**SELECTED EXCERPT**
·····

And that said, some ways I love to honor and celebrate a loved one during the holidays are:

  1. I like to make their favorite dishes or meals. My grandmother used to make a traditional Polish meal that--her parents were immigrants from Poland, and so she would always make that over Christmas and I remember, I always thought it was so special. And so like I haven't done it yet cuz it seems labor intensive and if you caught any of my other posts, you know me and cooking are not a thing. So, but I think now I'll definitely try to get the recipes from my mom so I can start doing that. Because I just always thought they were so amazing, but maybe it was mostly because my grandmother was making them.  

  2. Decorate with some of their things. Or maybe if you have a picture of them, a holiday picture, something you can kind of get blown up and maybe you put out at the holidays, you know. If they liked to decorate--maybe they used to, like, to put tinsel on trees, I don't know that they do that anymore, but I know my grandmother - it was always the tinsel and she would get so mad at us if we would like play with the tinsel, but it was just so like, how could you not play with that stuff? Because it would get all over the floor and would make her kind of crazy. But like, if that's how they did it, like maybe you do something like that. Or if they use like those big lights, use that. Or maybe they have an old decoration or something.

  3. Retell old happy memories of that person with other loved ones. Because there's no better way to keep them alive than by sharing stories about them.

·····

**DATASET EXTRACT**
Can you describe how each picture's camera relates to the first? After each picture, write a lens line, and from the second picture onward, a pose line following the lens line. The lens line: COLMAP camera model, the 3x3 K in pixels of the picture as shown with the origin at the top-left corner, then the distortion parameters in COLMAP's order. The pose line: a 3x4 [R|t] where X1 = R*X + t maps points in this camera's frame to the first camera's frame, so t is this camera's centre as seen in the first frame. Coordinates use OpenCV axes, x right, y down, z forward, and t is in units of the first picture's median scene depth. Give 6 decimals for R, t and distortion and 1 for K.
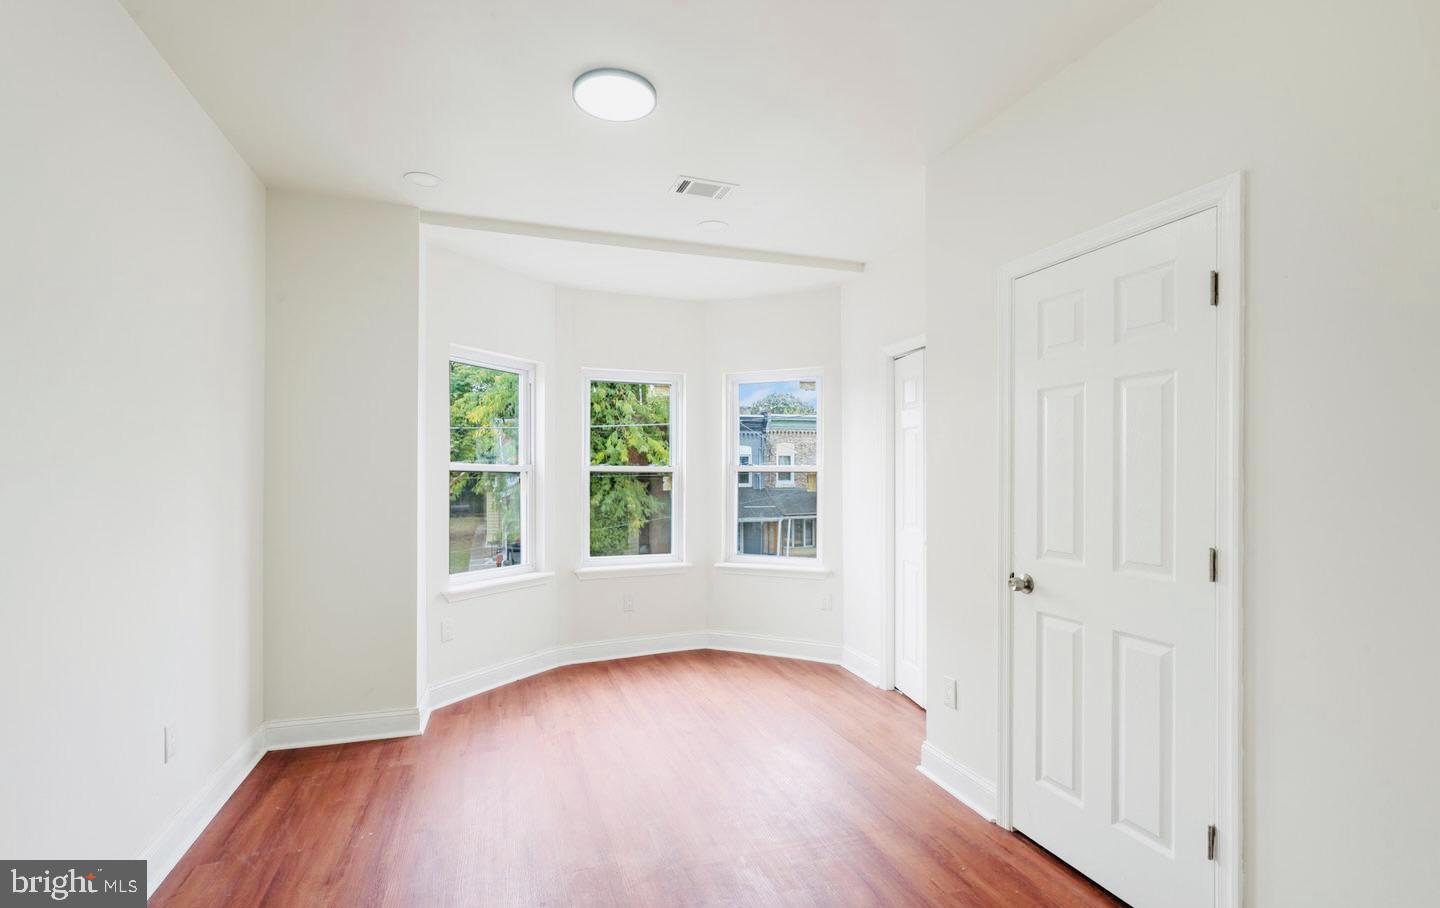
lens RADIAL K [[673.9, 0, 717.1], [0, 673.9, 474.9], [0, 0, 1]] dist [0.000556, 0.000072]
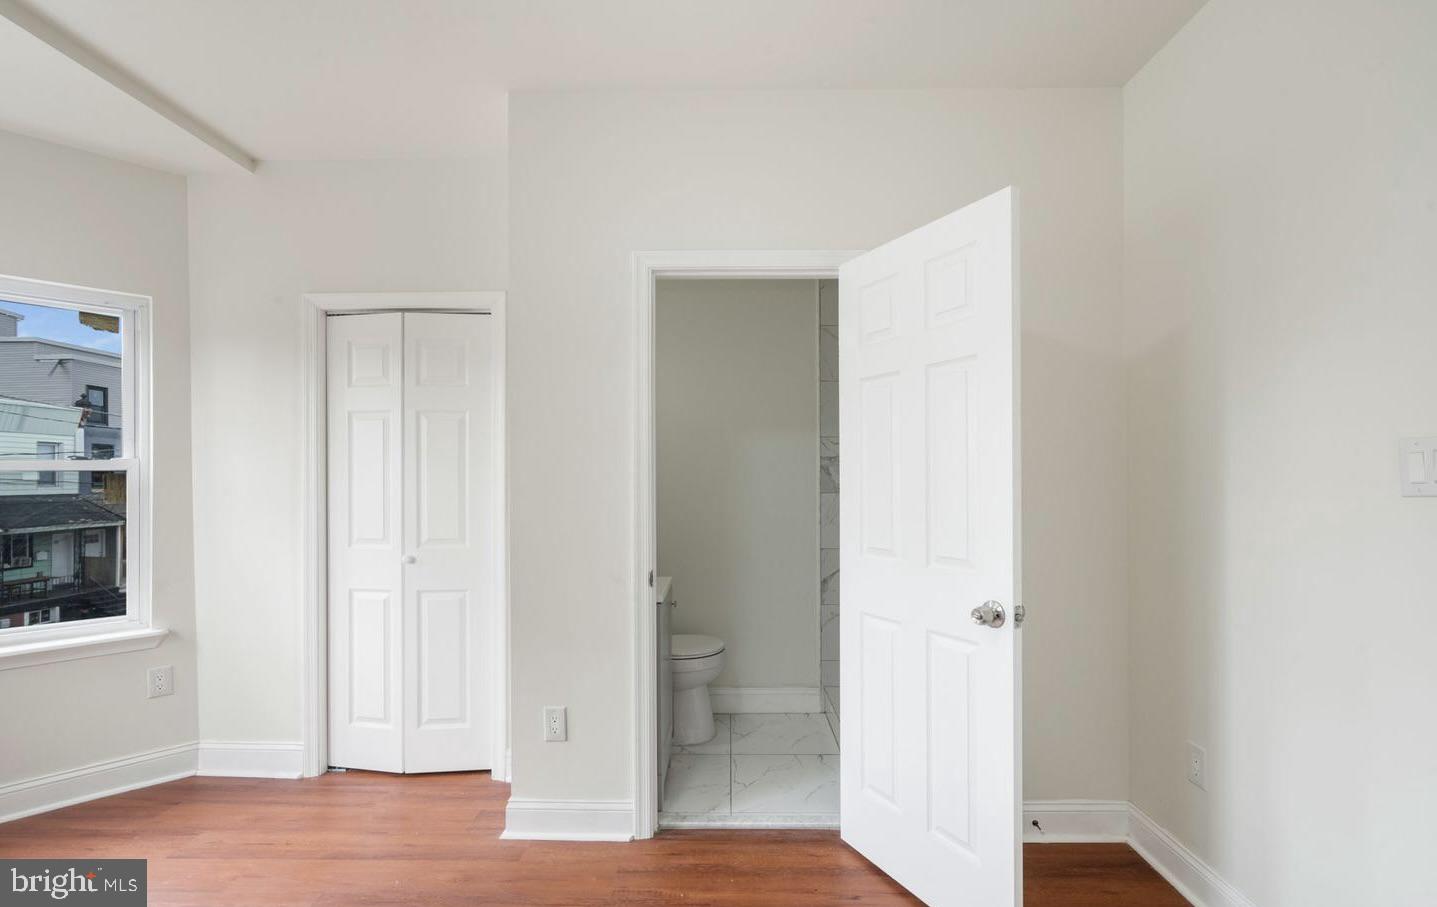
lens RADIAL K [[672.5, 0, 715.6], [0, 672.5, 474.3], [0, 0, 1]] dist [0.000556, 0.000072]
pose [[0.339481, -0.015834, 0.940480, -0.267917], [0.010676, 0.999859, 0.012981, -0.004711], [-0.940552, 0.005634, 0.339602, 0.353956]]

·····

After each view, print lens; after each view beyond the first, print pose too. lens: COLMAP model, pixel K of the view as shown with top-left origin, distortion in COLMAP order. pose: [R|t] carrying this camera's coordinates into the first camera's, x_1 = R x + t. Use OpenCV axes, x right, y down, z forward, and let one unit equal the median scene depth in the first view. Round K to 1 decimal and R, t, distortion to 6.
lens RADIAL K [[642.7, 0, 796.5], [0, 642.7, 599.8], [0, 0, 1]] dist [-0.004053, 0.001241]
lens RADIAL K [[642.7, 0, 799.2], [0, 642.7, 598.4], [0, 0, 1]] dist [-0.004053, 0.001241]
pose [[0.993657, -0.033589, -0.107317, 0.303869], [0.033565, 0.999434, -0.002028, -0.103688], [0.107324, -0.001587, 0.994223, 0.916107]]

·····

**PROBLEM**
Continue the piece on honoring a loved one during the holidays, picking up after its last sentence. The records have nothing to do with what comes next and can be ignored.

**RESULT FOR THIS EXERCISE**
And so guys lastly of course, no matter the circumstances that your family's in, I cannot stress enough the importance of self-care. So please prioritize taking care of yourself, even if that means just an extra 10 minutes in the shower or going outside to cry or scream in solitude. Self-care is always my number one rule.

And lastly, I know the holidays are so hard on many of us and suicide rates tend to spike during this time of year. So if you or someone you know is really struggling and thoughts of suicide have come to them, guys, please please please don't suffer alone. You can call the National Suicide Prevention lifeline at 1-800-273-TALK or go to the SuicidePreventionLifeline.org.

So I know the holidays can be really hard on many for so many different reasons, but please remember, you're not alone. Reach out to your loved ones. Reach out to a professional. But please whatever you do, if you're struggling, reach out to someone.